Stolberg. Solch eine Invasion hatte der Zinkhütter Hof - wenn überhaupt - schon lange nicht mehr erlebt: Rund 1500 feierwütige Rock-Fans pilgerten gestern Abend zum altehrwürdigen Stolberger Industriemuseum, das Schauplatz des städteregionalen Kulturfestivals war.

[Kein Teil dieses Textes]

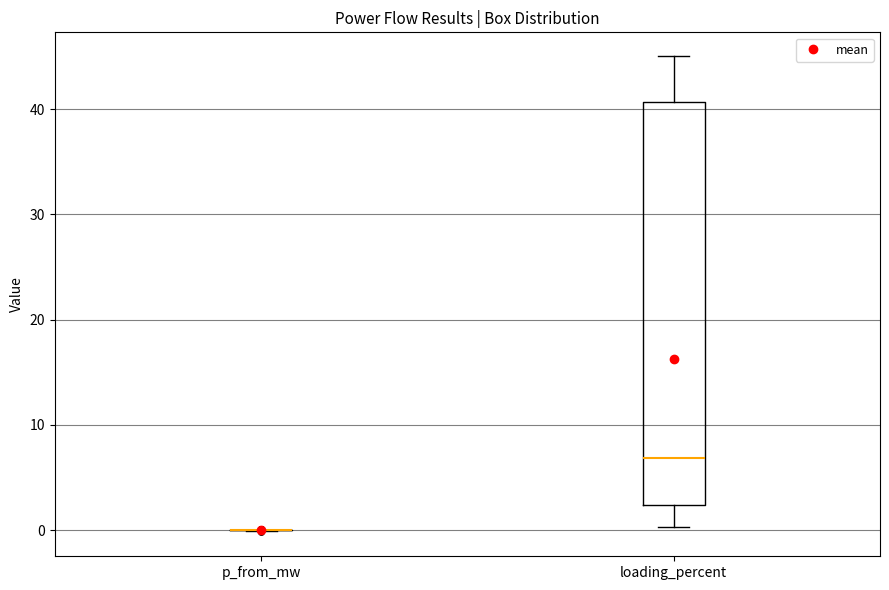

Comparing the boxes themselves (not the whiskers), which one is the tallest?

loading_percent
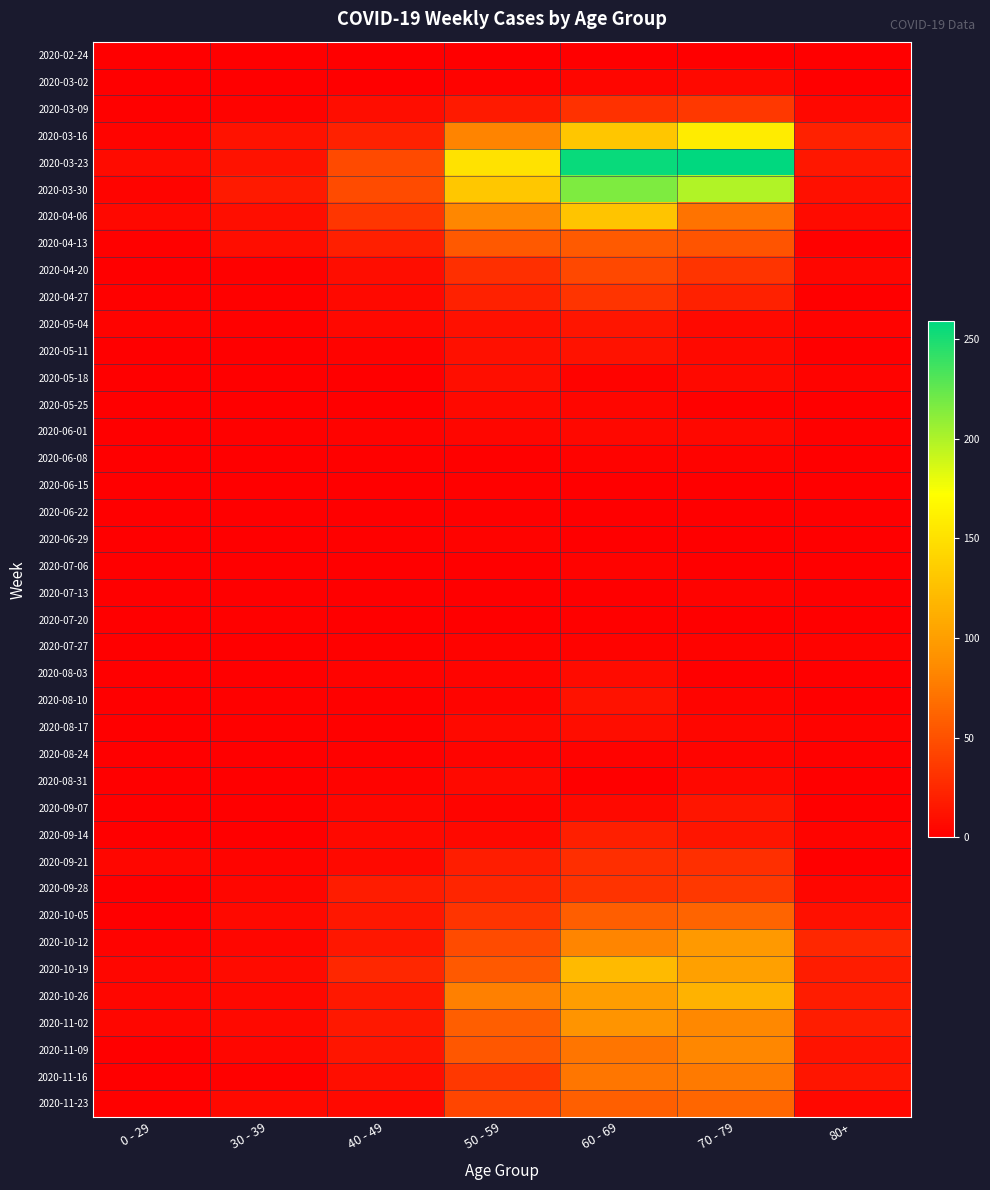

What is the total value across all series at 40 - 49?

385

In diesem Jahr hatten sich die Organisatoren etwas, nun ja, „anderes” einfallen lassen und mit „Ja, Panik”, „DYSE”, „Apparat” und Top-Act „Tocotronic” vier überregionale und zum Teil internationale Bands in die Region geholt.

Ziel war es, vor allem jüngere Leute für die Festivalreihe zu begeistern. Das Open-Air-Konzert auf dem Bernhard-Kuckelkorn-Platz zog Rock-Fans aus der Region, aber auch aus anderen Bundesländern an.

Organisatorin Nina Mika-Helfmeier war hochzufrieden: „Die Stimmung hier ist außergewöhnlich”, sagte sie am späten Abend, als „Tocotronic” der Menge mit ihrem Hit "Let there be Rock" (1999) einheizten.

Sechs Stunden lang wurde am Zinkhütter Hof gefeiert, erst gegen Mitternacht neigte sich das Festival dem Ende entgegen.